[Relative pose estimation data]

=== Begin Enclosure ===

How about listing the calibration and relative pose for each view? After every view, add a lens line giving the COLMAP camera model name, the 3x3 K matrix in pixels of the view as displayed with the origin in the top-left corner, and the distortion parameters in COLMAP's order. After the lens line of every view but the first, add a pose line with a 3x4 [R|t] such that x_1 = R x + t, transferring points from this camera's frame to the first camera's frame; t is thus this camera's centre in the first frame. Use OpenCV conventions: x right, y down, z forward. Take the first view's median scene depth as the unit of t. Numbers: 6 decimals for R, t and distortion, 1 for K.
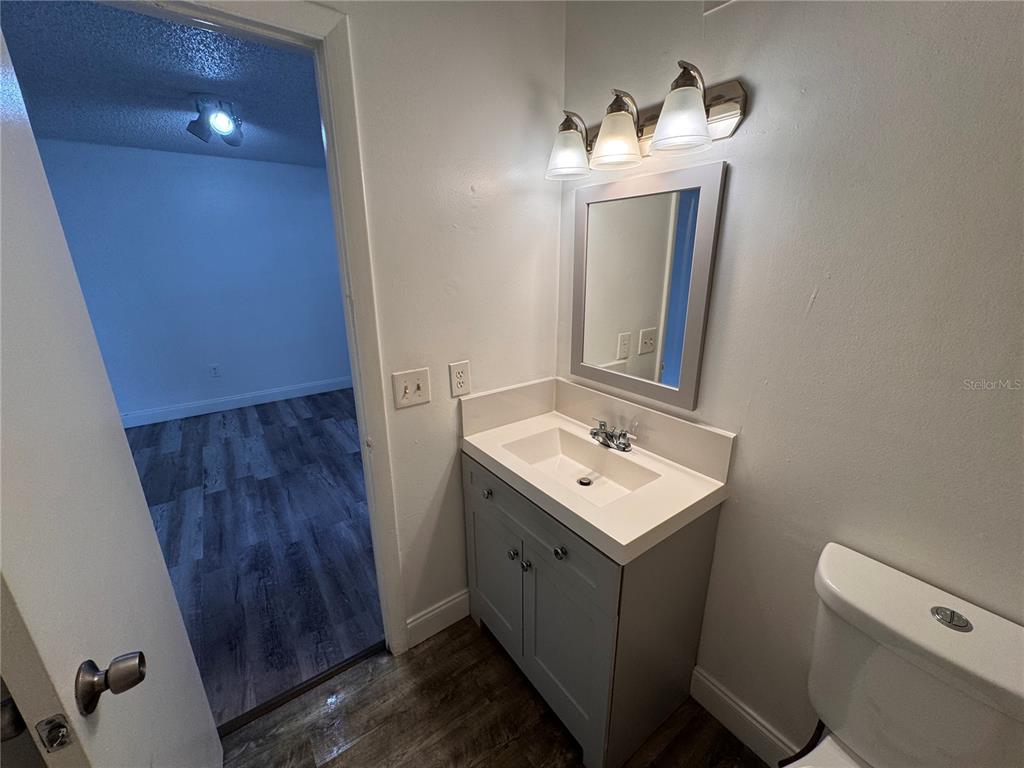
lens RADIAL K [[409.6, 0, 511.9], [0, 409.6, 383.0], [0, 0, 1]] dist [-0.000933, 0.000076]
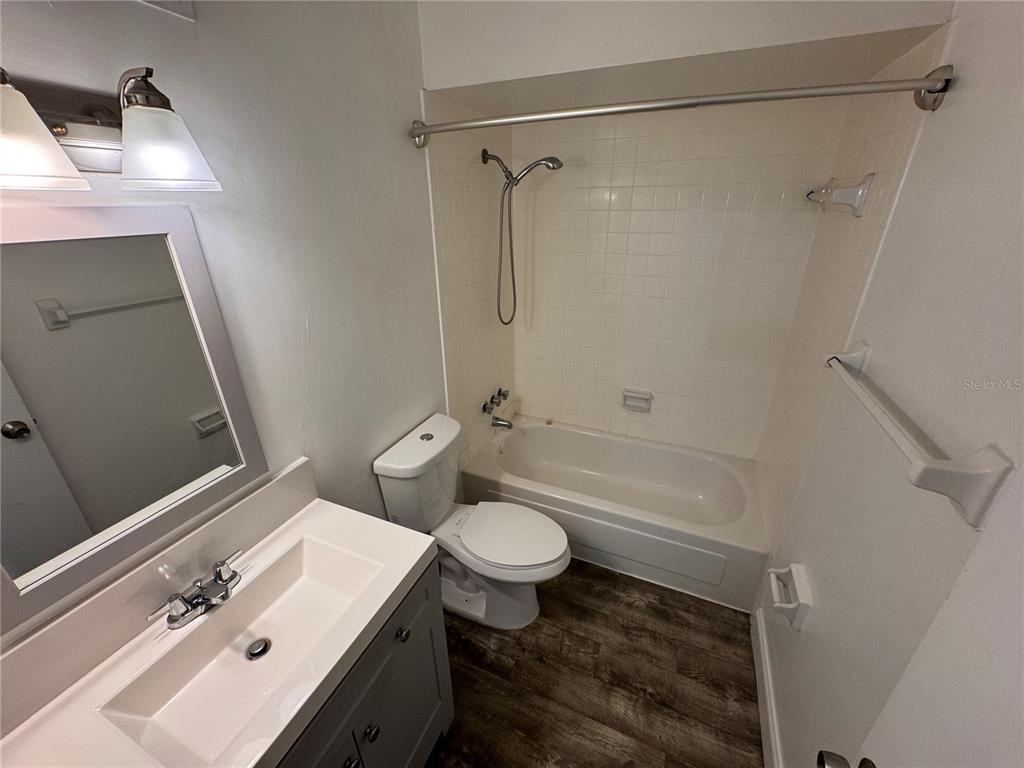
lens RADIAL K [[409.6, 0, 511.9], [0, 409.6, 383.0], [0, 0, 1]] dist [-0.000933, 0.000076]
pose [[-0.509493, -0.337964, 0.791326, -0.254844], [0.269974, 0.810418, 0.519940, -0.214625], [-0.817026, 0.478543, -0.321660, 0.383433]]
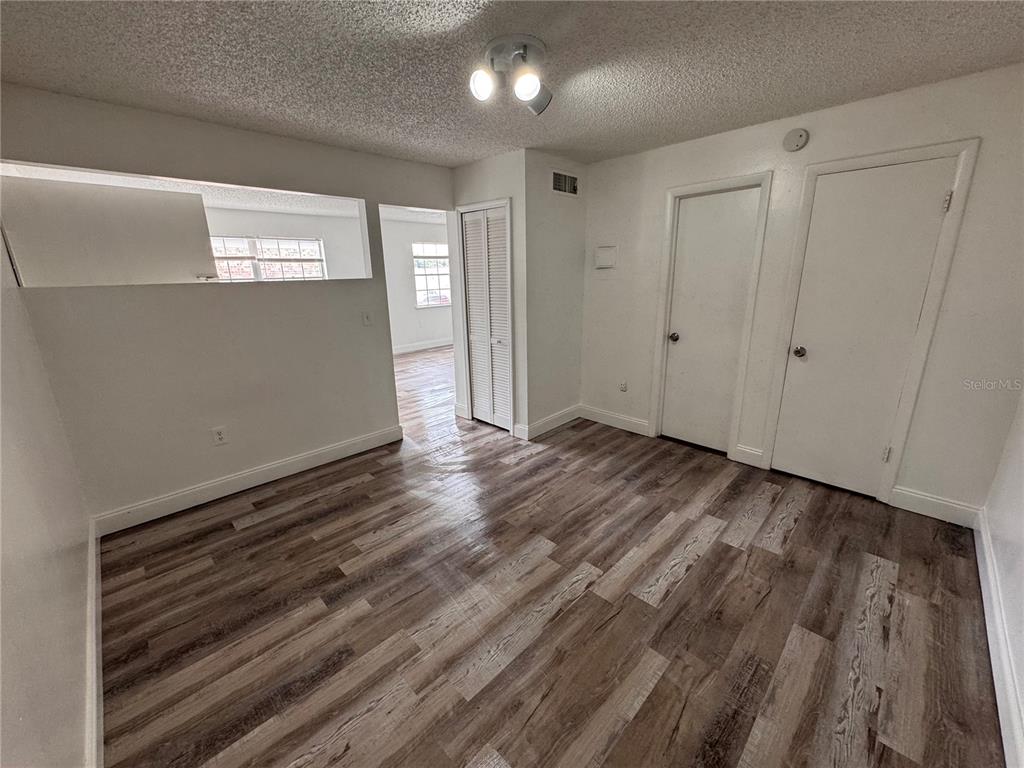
lens RADIAL K [[409.1, 0, 512.1], [0, 409.1, 382.8], [0, 0, 1]] dist [-0.000704, 0.000211]
pose [[-0.159768, -0.248150, 0.955456, -1.526405], [0.311037, 0.905934, 0.287298, -0.354569], [-0.936873, 0.343083, -0.067555, 1.224891]]
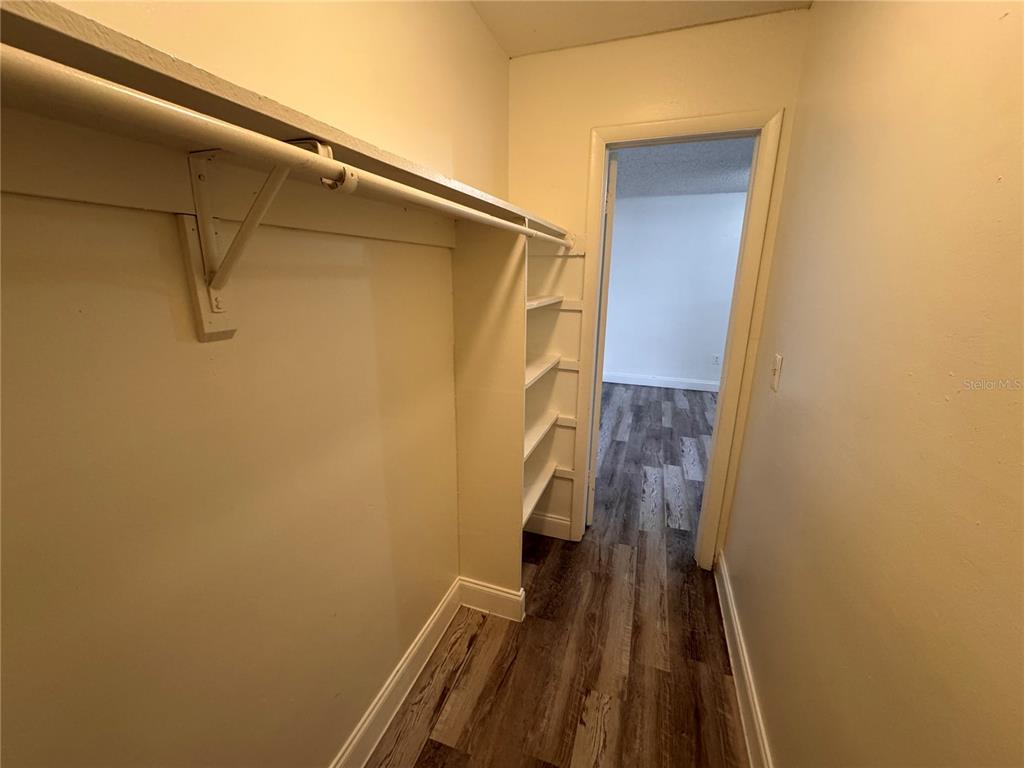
lens RADIAL K [[407.3, 0, 512.0], [0, 407.3, 382.9], [0, 0, 1]] dist [-0.001514, -0.000102]
pose [[0.572161, 0.221993, -0.789526, -0.124345], [-0.254259, 0.963253, 0.086582, 0.155392], [0.779733, 0.151205, 0.607579, -0.431343]]
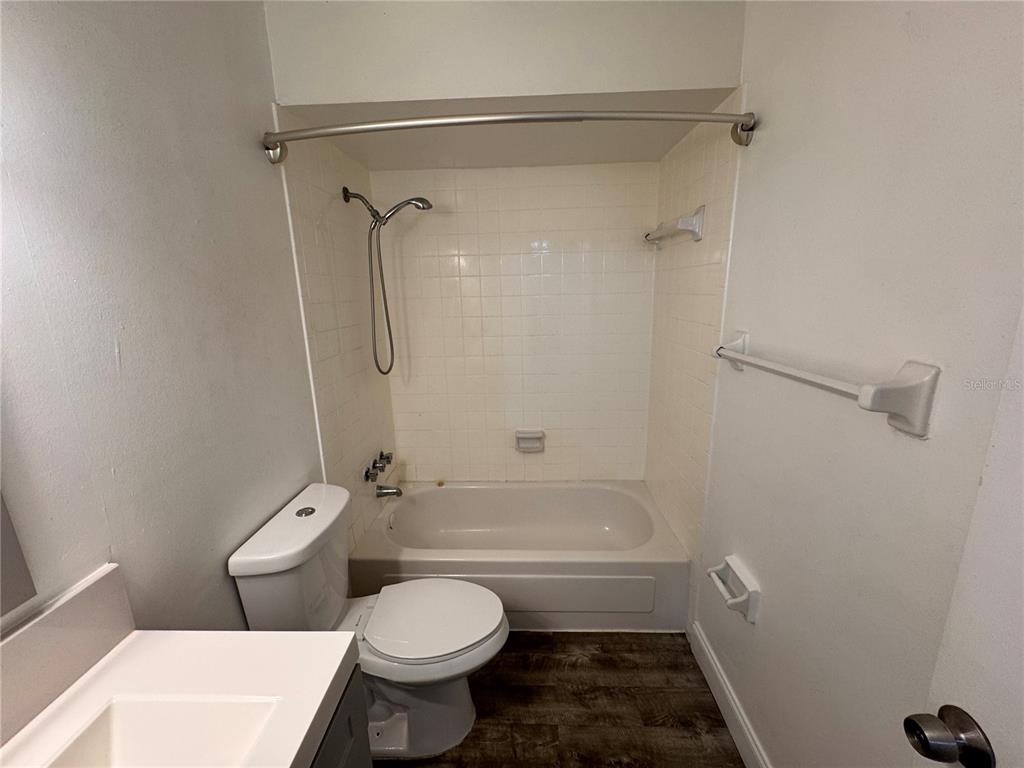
lens RADIAL K [[409.6, 0, 511.9], [0, 409.6, 383.0], [0, 0, 1]] dist [-0.000933, 0.000076]
pose [[-0.789751, -0.118699, 0.601834, -0.168463], [0.207994, 0.871166, 0.444756, -0.140825], [-0.577090, 0.476424, -0.663316, 0.439133]]
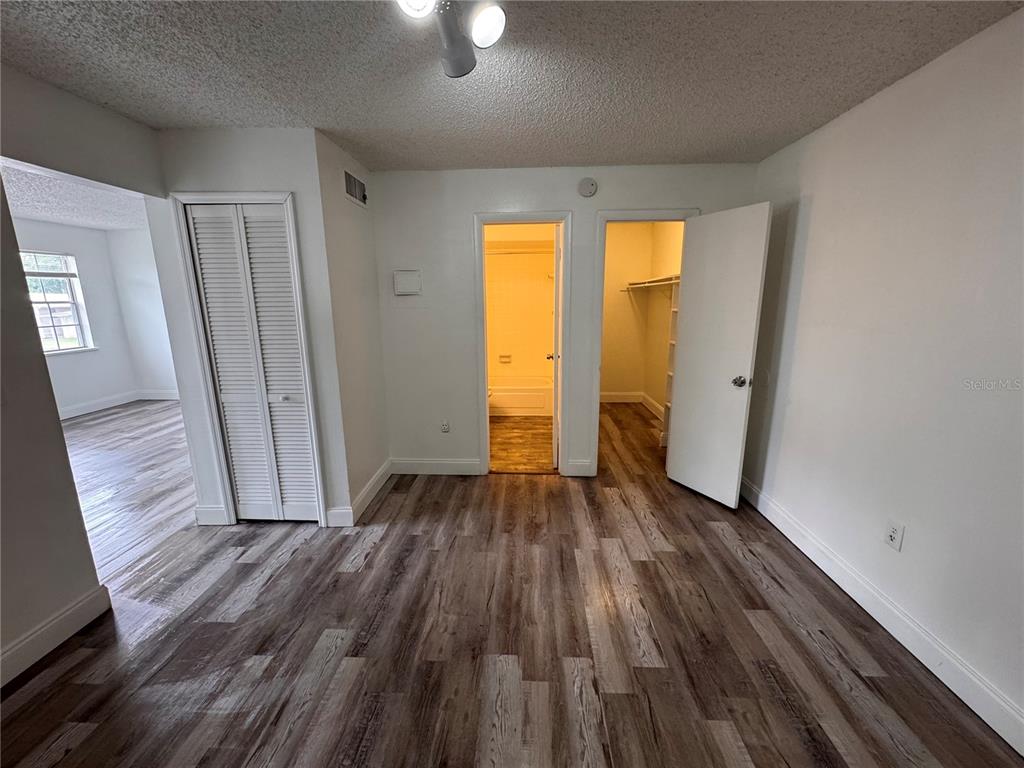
lens RADIAL K [[409.6, 0, 511.9], [0, 409.6, 383.0], [0, 0, 1]] dist [-0.000933, 0.000076]
pose [[-0.787080, -0.113076, 0.606398, -1.105223], [0.194749, 0.887224, 0.418219, -0.428341], [-0.585301, 0.447267, -0.676295, 1.464420]]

=== End Enclosure ===

# TASK DESCRIPTION
Reproduce the material word for word from its start through the line containing "0.343083, -0.067555, 1.224891]]", including both ends, and leave the pictures out.

# TASK RESULT
How about listing the calibration and relative pose for each view? After every view, add a lens line giving the COLMAP camera model name, the 3x3 K matrix in pixels of the view as displayed with the origin in the top-left corner, and the distortion parameters in COLMAP's order. After the lens line of every view but the first, add a pose line with a 3x4 [R|t] such that x_1 = R x + t, transferring points from this camera's frame to the first camera's frame; t is thus this camera's centre in the first frame. Use OpenCV conventions: x right, y down, z forward. Take the first view's median scene depth as the unit of t. Numbers: 6 decimals for R, t and distortion, 1 for K.
lens RADIAL K [[409.6, 0, 511.9], [0, 409.6, 383.0], [0, 0, 1]] dist [-0.000933, 0.000076]
lens RADIAL K [[409.6, 0, 511.9], [0, 409.6, 383.0], [0, 0, 1]] dist [-0.000933, 0.000076]
pose [[-0.509493, -0.337964, 0.791326, -0.254844], [0.269974, 0.810418, 0.519940, -0.214625], [-0.817026, 0.478543, -0.321660, 0.383433]]
lens RADIAL K [[409.1, 0, 512.1], [0, 409.1, 382.8], [0, 0, 1]] dist [-0.000704, 0.000211]
pose [[-0.159768, -0.248150, 0.955456, -1.526405], [0.311037, 0.905934, 0.287298, -0.354569], [-0.936873, 0.343083, -0.067555, 1.224891]]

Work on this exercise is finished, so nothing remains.